IL : Je ne connais pas la politique, mais cela m'intéresse parce que la vie de chacun est régie par des décisions politiques. Et dans ce cas, j'aimerais d'abord souligner la différence entre le gouvernement et le peuple espagnol. C’est généralement généralisé avec l’Espagne, le Maroc, Cuba, les États-Unis, mais c’est un peu injuste. Suite à la décision politique prise par l'actuel gouvernement espagnol il y a quelques années, je veux croire que, d'une manière ou d'une autre, il cherchera une sorte de rédemption, pour se mettre du bon côté de l'histoire. Je ne peux pas m'empêcher de penser à ce qui pourrait se cacher derrière cette décision, car la conséquence de cette tragédie, qui est la vie de ces personnes pendant si longtemps dans ces conditions, n'est pas quelque chose que les gouvernements espagnols n'ont pas vu ou ignoré. L'Espagne est à deux heures d'ici. Alors pourquoi quelque chose n’a-t-il pas été fait plus tôt ? Tout a toujours été une question d'intérêts où les gens n'ont pas d'importance.

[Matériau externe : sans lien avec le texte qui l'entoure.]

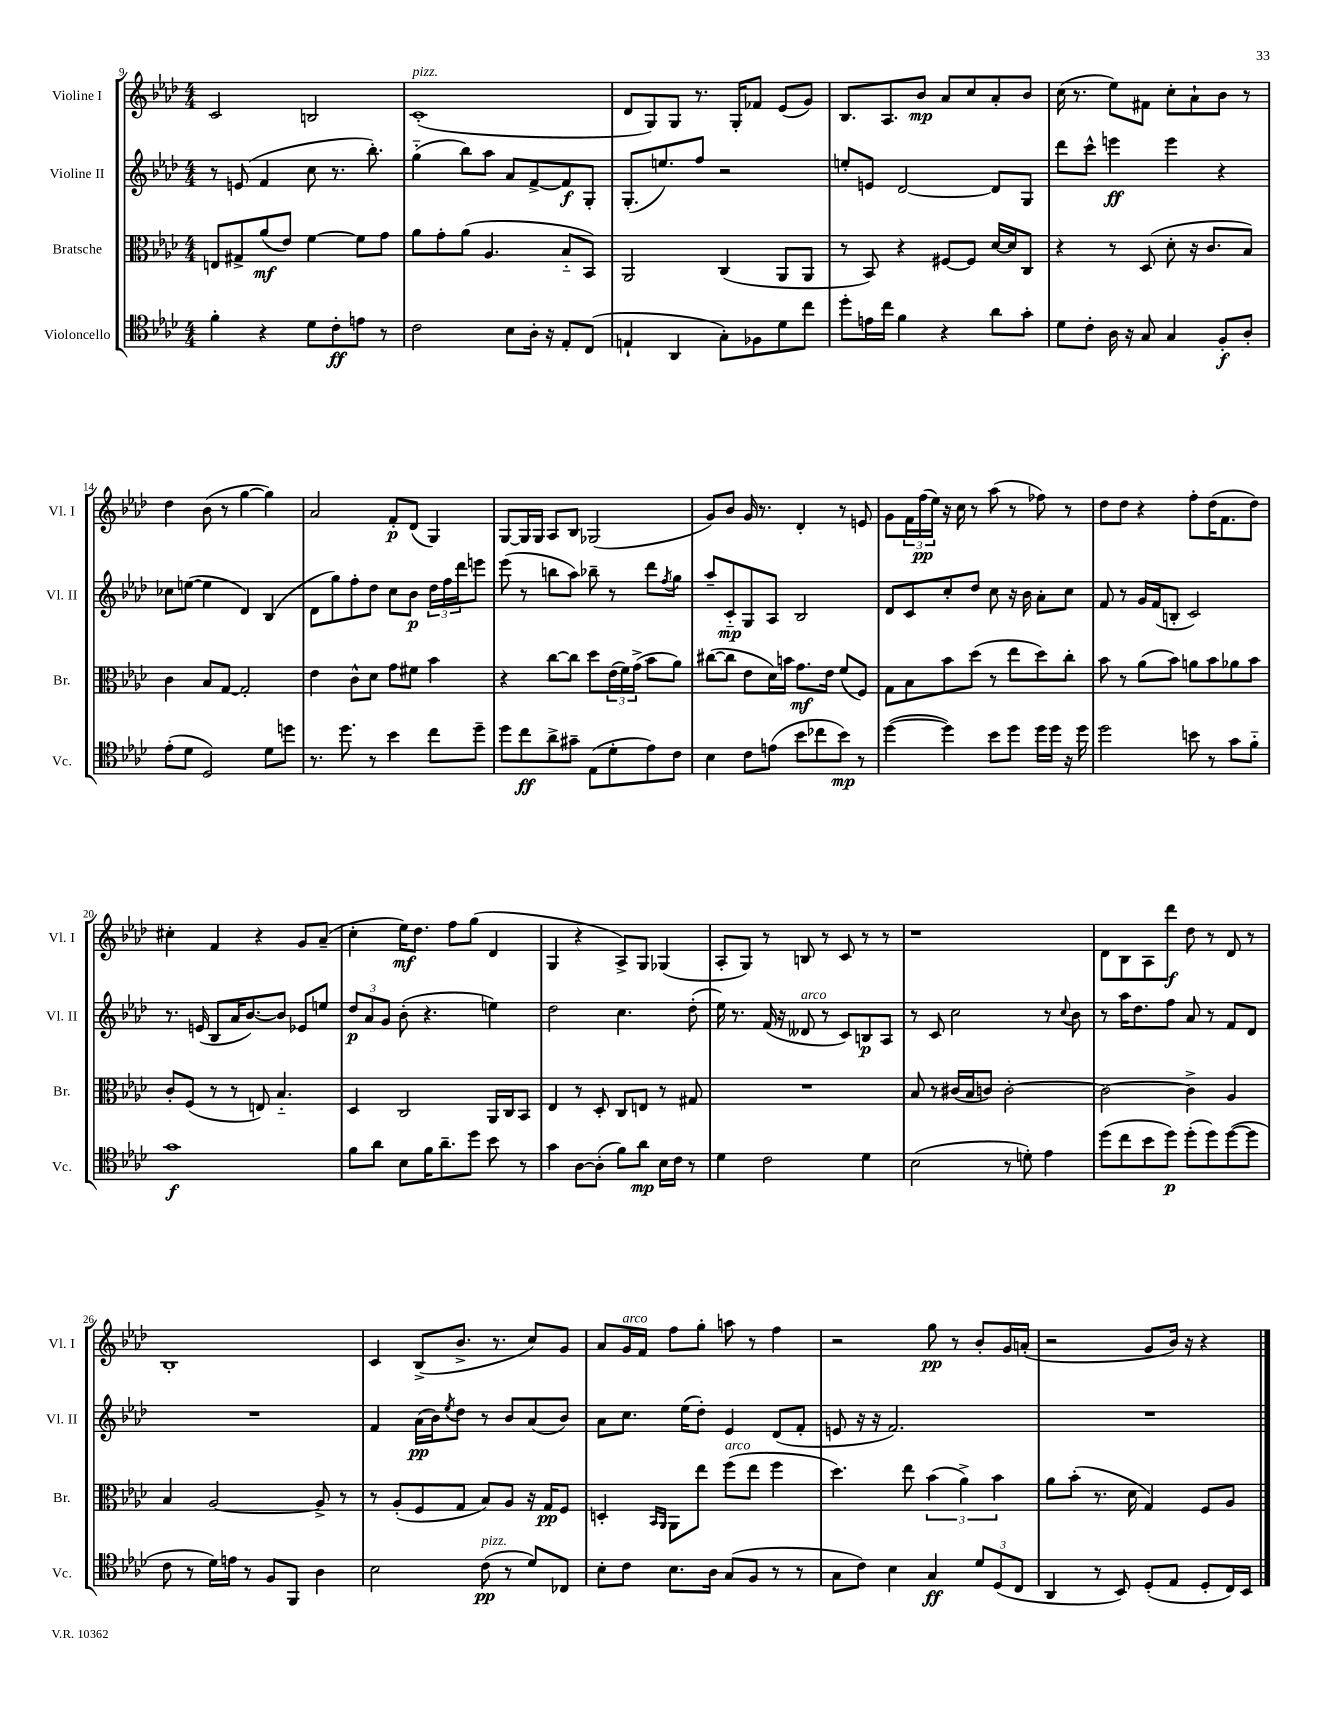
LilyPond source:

Le peuple espagnol est autre chose et la preuve en est qu’il y a beaucoup de gens qui font preuve d’empathie et qui font ce qu’ils peuvent et souvent plus qu’ils ne peuvent pour aider. Les gens viennent, ils sont là et ils ne cherchent pas à prendre la photo avec le chameau dans les dunes. En dépensant du temps et des ressources dont il ne dispose souvent pas, il invente des initiatives pour être proche des gens.
L'Espagne a fait une erreur et peut au moins essayer de réparer les dégâts
AM : Nous sommes artistes parce que nous avons une certaine sensibilité, et quand on a cette sensibilité, les injustices humaines nous touchent. Nous avons l'obligation, lorsqu'il y a une catastrophe humaine, d'en parler. Je ne sais pas quel est l'accord du gouvernement espagnol ni ce qu'il peut faire et ce qu'il ne peut pas faire. La réalité est qu’ils ne soutiennent pas le peuple sahraoui. La décision qu’ils ont prise n’est pas juste, quelle qu’en soit la raison, ils sauront pourquoi. Se taire dans cette affaire, c’est se rendre complice d’une injustice. J'espère que l'Espagne sera du bon côté de l'histoire. L'Espagne et tous les autres gouvernements qui ne s'expriment pas. Mais l’Espagne a fait une erreur et peut au moins essayer d’y remédier.
IL : Il n'est jamais trop tard, surtout lorsqu'il s'agit de la vie de nombreuses personnes. Vous devez venir ici, vous devez venir ici. J'en parle tous les jours avec ma fille, qui me dit : « Je pense que nous tous qui vivons en Espagne devrions y aller et voir ça un jour ».